# George Karl Wants to Stay in Denver



## Ben

> DENVER -- Nuggets coach George Karl wants to stay in Denver for the long term. Enough that he might be willing to have a lockout clause put in any multiyear deal he signs.
> 
> The NBA has to decide by Dec. 15, 2010 whether to extend the collective-bargaining agreement through the 2011-12 season or it expires June 30, 2011. The general belief is the NBA, in these trying economic times, won't extend it and a lockout could wipe out games in 2011-12.
> 
> Players wouldn't be paid for games missed, but coaches would. Karl, who was paid a full salary by Milwaukee during the 1998-99 lockout season, even though it was only 50 games, expects NBA owners to look to protect themselves.
> 
> "I don't think there's any question there could be a lockout clause in contracts,'' said Karl, who is in the final year of a six-year contract and is involved in negotiations for an extension, said in an interview Friday with FanHouse. "I think you could see it with coaches.''
> 
> Would Karl be willing to sign a lockout clause if it meant getting a multiyear contract extension from the Nuggets?
> 
> "Probably,'' he said. "There would have to be after one year maybe some remuneration. I could probably survive on one year.''
> 
> The New York Post first reported in October that Karl turned down a contract extension last summer, one believed to have been for one year at a salary similar to his current $3 million base salary. Karl didn't want to talk specifics but didn't deny he's seeking a multiyear extension.
> 
> "I don't think that's a healthy thing for me or the organization,'' Karl said of signing a one-year extension and possibly going through the same thing again next season.
> 
> As for how many years he's seeking, Karl said, "Whatever I can get.''
> 
> While the Nuggets have yet to offer a multiyear deal, Karl hopes an agreement can be reached.
> 
> "I would say my pendulum is on the optimistic side,'' said Karl, who then cautiously added, "It's not way over there.''
> 
> Karl's representatives are continuing to talk with the Nuggets about a possible extension. But Karl said there might come some point during the season where negotiations have to stop, which would result in him being a free agent next summer.
> 
> "I'm open to (an extension signed before becoming a free agent),'' said Karl, whose 16-7 Nuggets entered Friday with the West's second-best record. "But I think there's a point where the door has got to close and forget about it. I'm not saying that's next week or next month. There's got to be a point probably after the first of the year that you say, 'If we don't get anything done by this date, let's shut it down and let's worry about winning.'
> 
> "I think (both sides are) professional and we're mature and respectful. I think it's been that way. Would I like (negotiations) to move faster? Sure. But I'm the one that is going to benefit from it moving faster so, of course, I'd want it to move faster.''
> 
> Karl said he saw his attorney, Bret Adams, in Detroit on Thursday but they didn't talk about his contract. Karl doesn't want to hear day-to-day updates on negotiations.

[Records drawn from a data source]

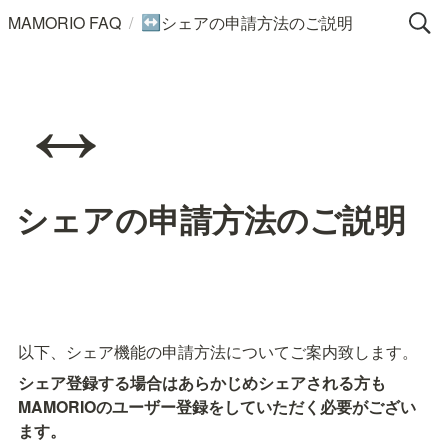
/
MAMORIO FAQ
シェアの申請方法のご説明
↔️
↔️
シェアの申請方法のご説明
以下、シェア機能の申請方法についてご案内致します。
シェア登録する場合はあらかじめシェアされる方も
MAMORIOのユーザー登録をしていただく必要がござい
ます。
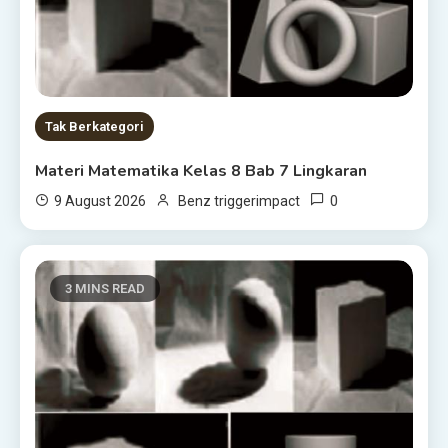
Tak Berkategori
Materi Matematika Kelas 8 Bab 7 Lingkaran
0
9 August 2026
Benz triggerimpact
3 MINS READ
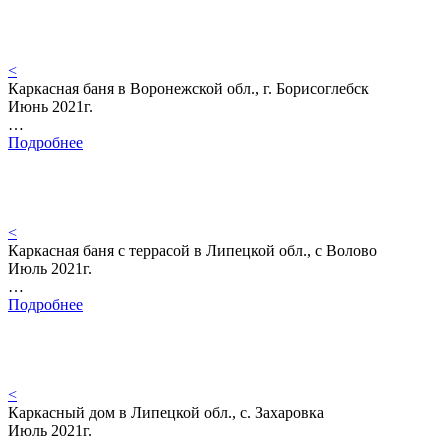
<
Каркасная баня в Воронежской обл., г. Борисоглебск
Июнь 2021г.
…
Подробнее
<
Каркасная баня с террасой в Липецкой обл., с Волово
Июль 2021г.
…
Подробнее
<
Каркасный дом в Липецкой обл., с. Захаровка
Июль 2021г.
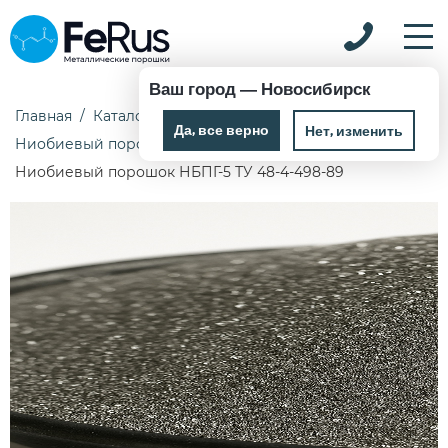
Ваш город —
Новосибирск
Главная
Каталог
Металлические порошки
Да, все верно
Нет, изменить
Ниобиевый порошок
Ниобиевый порошок НБПГ-5 ТУ 48-4-498-89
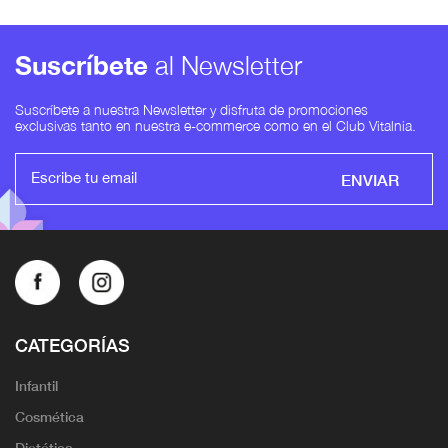
Suscríbete
al Newsletter
Suscríbete a nuestra Newsletter y disfruta de promociones
exclusivas tanto en nuestra e-commerce como en el Club Vitalnia.
ENVIAR
CATEGORÍAS
Infantil
Cosmética
Dietética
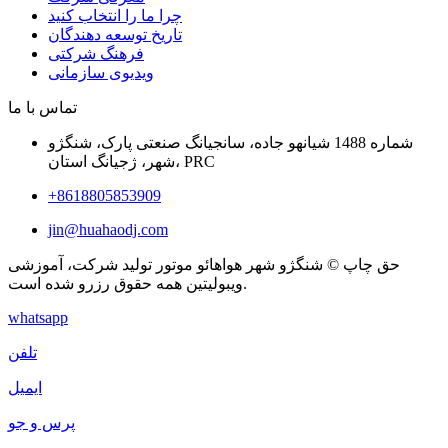
چرا ما را انتخاب کنید
تاریخ توسعه دهندگان
فرهنگ شرکتی
ویدیوی سازمانی
تماس با ما
شماره 1488 شیانهو جاده، سانجیانگ صنعتی پارک، شنگژو
شهر، ژجیانگ استان، PRC
+8618805853909
jin@huahaodj.com
حق چاپ © شنگژو شهر هواهائو موتور تولید شرکت، آموزشی
ویبولیتین همه حقوق رزرو شده است.
whatsapp
تلفن
ایمیل
پرس و جو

TASK 1 → Could you copy, word for word, the part of the George Karl thread starting with "# George Karl" and going on through "to protect themselves."?
TASK 2 → Would you set down, word for word, only the lines of the listing starting with the line that contains "چرا ما را انتخاب کنید" and going on through the last line of the listing, with both of those lines included?

ANSWER 1 →
# George Karl Wants to Stay in Denver



## Ben

> DENVER -- Nuggets coach George Karl wants to stay in Denver for the long term. Enough that he might be willing to have a lockout clause put in any multiyear deal he signs.
> 
> The NBA has to decide by Dec. 15, 2010 whether to extend the collective-bargaining agreement through the 2011-12 season or it expires June 30, 2011. The general belief is the NBA, in these trying economic times, won't extend it and a lockout could wipe out games in 2011-12.
> 
> Players wouldn't be paid for games missed, but coaches would. Karl, who was paid a full salary by Milwaukee during the 1998-99 lockout season, even though it was only 50 games, expects NBA owners to look to protect themselves.

ANSWER 2 →
چرا ما را انتخاب کنید
تاریخ توسعه دهندگان
فرهنگ شرکتی
ویدیوی سازمانی
تماس با ما
شماره 1488 شیانهو جاده، سانجیانگ صنعتی پارک، شنگژو
شهر، ژجیانگ استان، PRC
+8618805853909
jin@huahaodj.com
حق چاپ © شنگژو شهر هواهائو موتور تولید شرکت، آموزشی
ویبولیتین همه حقوق رزرو شده است.
whatsapp
تلفن
ایمیل
پرس و جو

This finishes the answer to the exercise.